Par Nicolas Houguet - publié le 07 octobre 2009 à 00h00 ,
MAJ le 07 octobre 2009 à 18h16 - 0 commentaire(s)
La Légende de Bagger Vance est tout entier consacré à cette époque dont Redford porte le souvenir en permanence, celle d'une Amérique disparue, celle de sa jeunesse probablement ou plus exactement celle qui le faisait rêver. Il prend un sujet assez peu évident : le golf. On imagine la tête des producteurs devant le projet: « Après la pêche, le golf, pourvu qu'il ne se mette pas au tarot !!! ». Seulement il ne s'agit franchement pas de ça mais toujours de la même obsession: faire renaître grâce à 'un film le temps de l'innocence. Un vieil homme (l'émouvant Jack Lemmon) fait une énième crise cardiaque sur un parcours de golf. Alors qu'il est étendu, il se souvient du héros de son enfance, Junah, le plus grand joueur de golf de Savannah avant la grande dépression. Et le souvenir renaît, vivace. Junah revient brisé de la première guerre mondiale, la ville est touchée de plein fouet par la crise de 1929. Une femme forte, belle et typiquement sudiste (Charlize Theron) va organiser un tournoi entre trois grands golfeurs des Etats-Unis pour sauver le rêve de son père, un parcours de golf. L'euphorie de cet évènement va gagner toute la ville. Mais il faut sortir l'enfant du pays Junah (Matt Damon) de sa réserve, et lui faire retrouver son swing. C'est alors que Bagger Vance (Will Smith), caddie génial et omniscient, apparaît de nulle part. C'est donc un conte que Redford a choisi de mettre en scène cette fois, avec toute la naïveté et l'innocence que cela comporte.
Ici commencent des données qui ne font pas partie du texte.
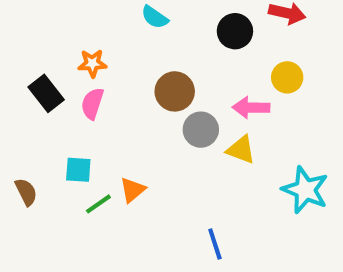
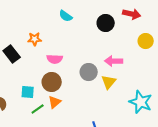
yellow circle: (287, 77) -> (146, 41), moved
brown circle: (175, 91) -> (52, 82), moved
pink semicircle: (92, 104) -> (55, 59), moved, turned -105
yellow triangle: (241, 150) -> (109, 82), turned 49

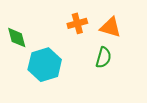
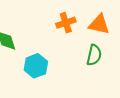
cyan hexagon: (45, 65) -> (36, 66), size x0.7

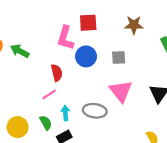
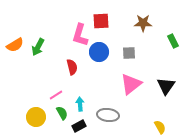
green arrow: (20, 51) -> (38, 47), turned -90
pink triangle: (121, 91) -> (131, 84), turned 30
pink line: (49, 94) -> (56, 95), moved
gray ellipse: (95, 111) -> (108, 115), moved

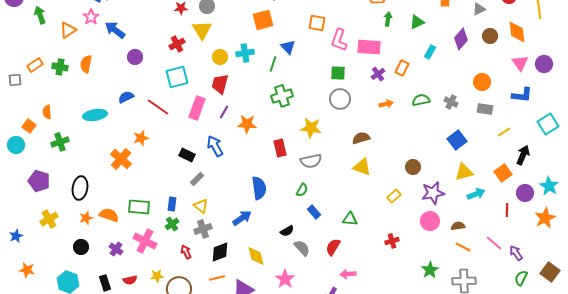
L'histoire est d'ailleurs narrée par un enfant. Plus qu'un film de sport donc, on est au coeur de ce qui anime le cinéaste, de ce qu'il a envie de raconter. Il fixe ce qu'il aime dans un film pour ne pas que ça se volatilise totalement. Il évoque cette histoire avec son souffle lyrique habituel, son grand talent de conteur et cette nostalgie profonde et émouvante qui fondent son oeuvre. Il suggérait déjà cela dans sa carrière d'acteur, on le retrouve dans son oeuvre de réalisateur avec plus de force encore.
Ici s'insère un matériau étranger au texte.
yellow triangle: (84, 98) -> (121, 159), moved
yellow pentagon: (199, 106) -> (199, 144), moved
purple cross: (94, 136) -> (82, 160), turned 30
Redford le comédien est apparu ces dernières années dans des films comme Spy game de Tony Scott. Dans ce film d'espionnage, il devenait le vieux briscard, au courant de tous les stratagèmes. Il allait mettre sa ruse en oeuvre à la veille de sa retraite pour tirer son poulain Brad Pitt d'une situation désespérée. L'acteur dans sa maturité a acquis cette position de vieux sage. Il n'est plus le jouet de la fortune comme c'était le cas dans Les Trois jours du Condor, dont ce film pourrait être un prolongement lointain. Le fait est que Redford est maintenant riche de cette sagesse, de cette carrière faite de rôles qui lui ont souvent ressemblés. Il a gagné cette épaisseur. Dans un rôle de vieux bourru dans Une vie inachevée de Lasse Hallström, c'est toujours cet homme au coeur de la nature que l'on retrouve.
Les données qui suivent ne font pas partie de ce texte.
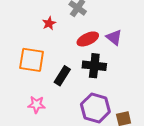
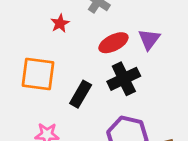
purple triangle: (114, 37) -> (149, 39), turned 30
black cross: (94, 66) -> (124, 79), turned -30

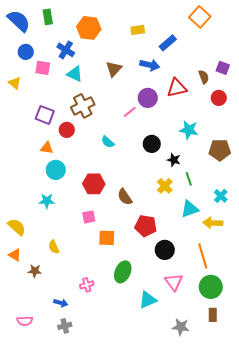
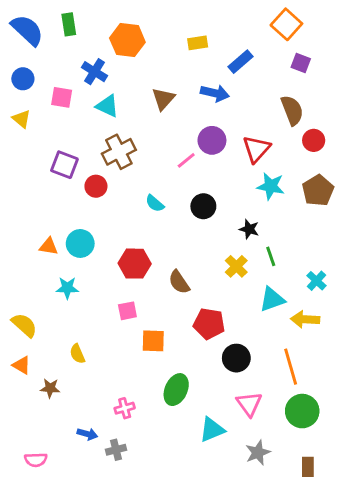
blue circle: (26, 52) -> (23, 79), moved
purple square: (223, 68) -> (301, 63), moved
brown semicircle: (204, 77) -> (292, 110), size x1.5
red triangle: (177, 88) -> (256, 149), moved, turned -35
black circle: (152, 144) -> (203, 206), moved
orange triangle: (47, 148) -> (49, 246), moved
brown pentagon: (220, 150) -> (318, 190), moved, turned -30
brown rectangle: (213, 315) -> (308, 467), moved
gray cross: (65, 326) -> (116, 450), moved
gray star: (181, 327) -> (258, 453), moved, turned -30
Lions et agneaux, son dernier film est politique et engagé, une critique intelligente des faucons qui ont conduit l'Amérique à sa situation actuelle en guerroyant sans discernement contre la terreur. On se souvient de l'homme qui a produit Les Hommes du président. Il a prouvé à maintes reprises qu'il était doué d'un grand sens de la nuance quand il abordait un sujet délicat. Il a cette indépendance et cette légitimité qui lui permette de parler et de défendre sans cesse l'Amérique et les valeurs essentielles auxquelles il tient, avec l'inquiétude permanente qu'il a de les voir menacées. L'oeuvre de Redford incarne à elle seule tout un pan de rêve américain, mythique et immuable, un idéal plus solide qu'il n'y parait, nostalgique et souvent désabusé certes, mais également porteur de belles émotions et de quelques grands espoirs.